Vamos, Magdalaine, disfruta de los pequeños triunfos, los momentos fugaces de placer Recuerda las victorias. ¿ Por qué no puedo hacerlo? Es ridículo encontrarse tan impotente, tan sola. Un llanto. Es Elsbeth. Por, favor Josette, sácala de la cuna, abrázala con fuerza. Que mi amor fluya hacia ese cuerpo pequeño. Consuélala, protégela, ya que yo no puedo.

Cesó el llanto penetrante, airado de la recién nacida, y Magdalaine se calmó. Apoyó otra vez la cabeza en la almohada cubierta de encajes, y fijó la vista en las oscuras vigas de roble que veía arriba, sobre su cabeza. Lisbeth y Josette estaban allá arriba, en el cuarto de los niños. Estaban muy cerca, a unos minutos. Hacía tan poco tiempo hubiese podido correr escaleras arriba, con paso ligero y seguro, al escuchar el llanto de su pequeña.

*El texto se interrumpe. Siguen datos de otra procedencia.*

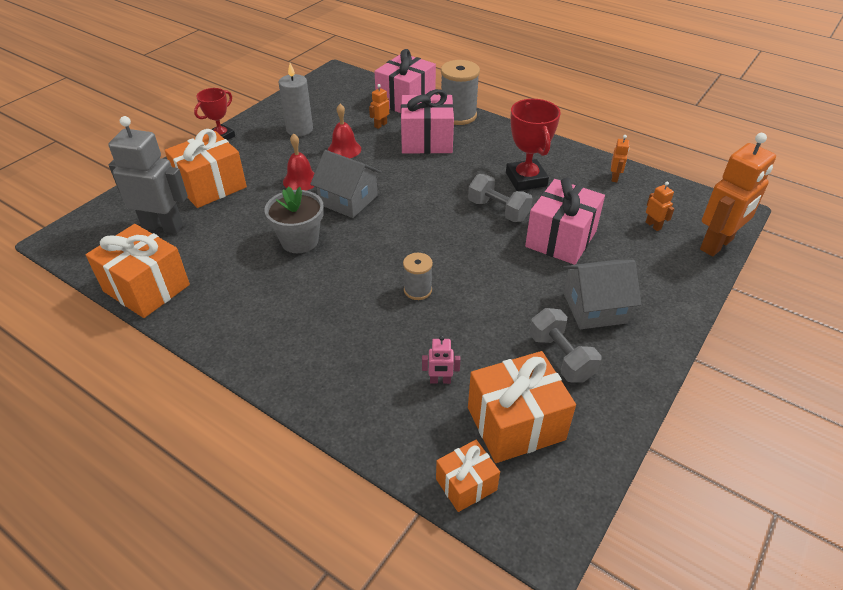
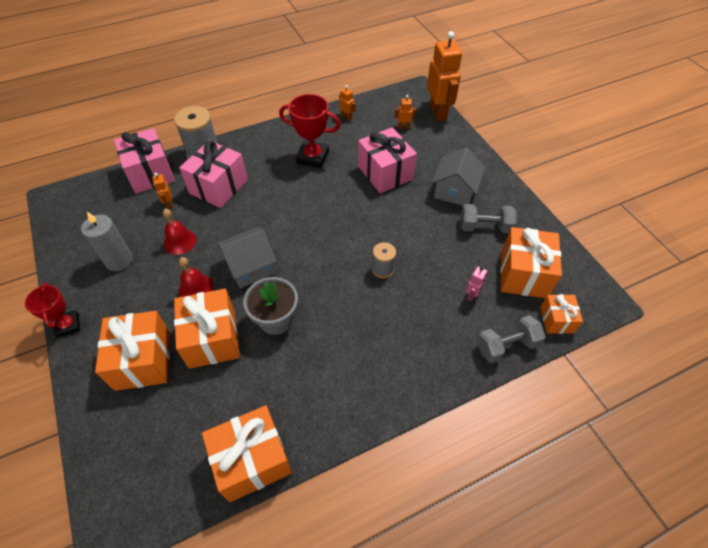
camera: 60 degrees left, 10 degrees up
grey robot [108,116,188,234] -> none
grey dumbbell [468,174,533,222] -> grey dumbbell moved to [477,315,546,363]
none -> orange gift [174,289,240,369]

No, no tan poco tiempo… hace siglos. Sólo conocerás mi tumba, hija mía. Sólo una placa grabada con el nombre de tu madre. Para ti, no seré más que una piedra gris y un nombre. Habrá una piedra sin vida aplastándome, amortajándome para siempre.

Magdalaine alzó la vista debilitada hacia el gran cuadro de marco dorado que representaba a Evesham Abbey, y que el último conde de Strafford había colgado, orgulloso, sobre el hogar. Como si estuviese en trance, los ojos fijos, clavó la mirada en la pintura, y se sintió como si estuviese de pie en el verde parque ondulado que rodeaba la mansión de ladrillos rojos. Los opulentos árboles de lima que flanqueaban el sendero de grava filtraban el sol radiante, protegiendo sus ojos, y los contornos de tejos y acebo eran tan nítidos que estaba segura de que podría tocarlos y hasta sentir la textura de las hojas si se estirase un poco. Recordó la primera vez que los vio con claridad, con tanta claridad. Y deseó no haberlos visto, no haber ido nunca a esa casa maldita, no haberse casado jamás con ese hombre, el hombre que, supuestamente, la había salvado, si bien sabía que eso era imposible. Sí, se había casado con él y había ido a esa casa, y ahora estaba pagándolo.